Who I Am

What This Is All About

My name is Nick Gunn.  I am fourteen years old and in 9th grade.  The school I attend is Redmond Junior High in Washington state.  The project I did this web page for is called "Connections".  It is called this because everyone picks a controversial topic that is connected to the community and does a report on it.  The project was assigned by both my Language Arts teacher and my Social Studies teacher (it is a block class).  Their names are Ms. Hillman and Mr. Hurst.

CATEGORIES/PAGES

I chose this topic to research, first of all, because I like fireworks and up until a few years ago, they were legal where I live.  They are still legal in my county, King County, but illegal in my city and many of the cities around me.  The cities that they are still legal in, and even the county, are now talking about banning fireworks also.
I thought it would be interesting to find out the reasons legislators feel the need to ban fireworks and if I agreed that these were significant reasons to ban them.

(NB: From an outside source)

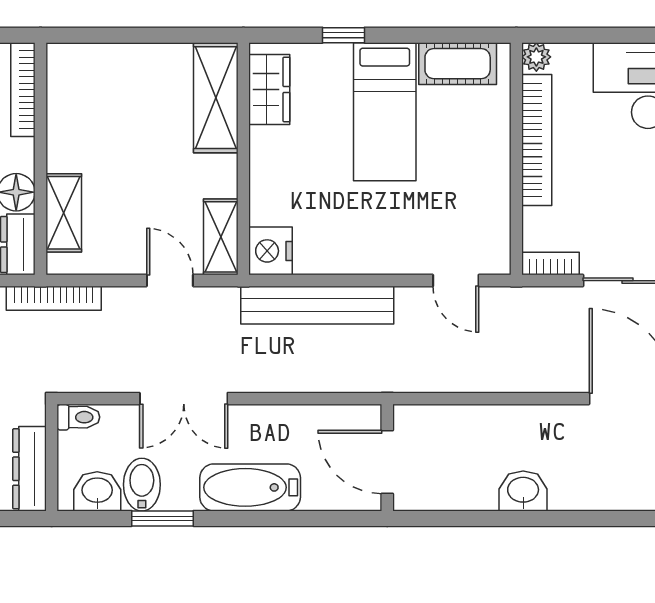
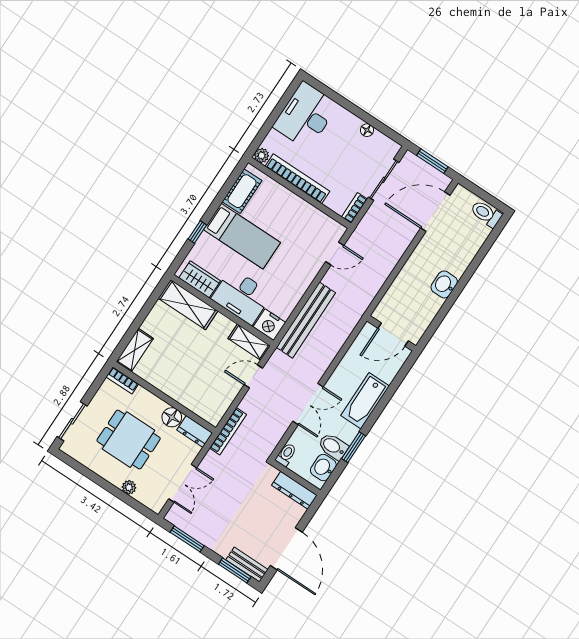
bookcase: (23, 90) -> (122, 380), width x0.64
desk: (287, 176) -> (242, 296), added
shelving: (64, 213) -> (135, 350), moved, turned 90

Near my home there is an Indian reservation that I go to that is allowed to sell all types of consumer fireworks (previously known as class-C fireworks), whereas city fireworks stands are only allowed to sell "safe and sane" fireworks which are regulated by the government.  These fireworks do not include such items as bottle rockets and firecrackers or many of the items that leave the ground.  These are considered to be the safest of the consumer fireworks.  Although the Indian reservations are only supposed to sell consumer fireworks, all you have to do is discretely ask to "see the bigger stuff" and you are able buy anything from a M-80 to a M-1000---a half stick of dynamite.  Obviously safe and sane fireworks stands are a lot safer than the Indian reservation and if there were more of these stands fewer people would go to the Indian reservation.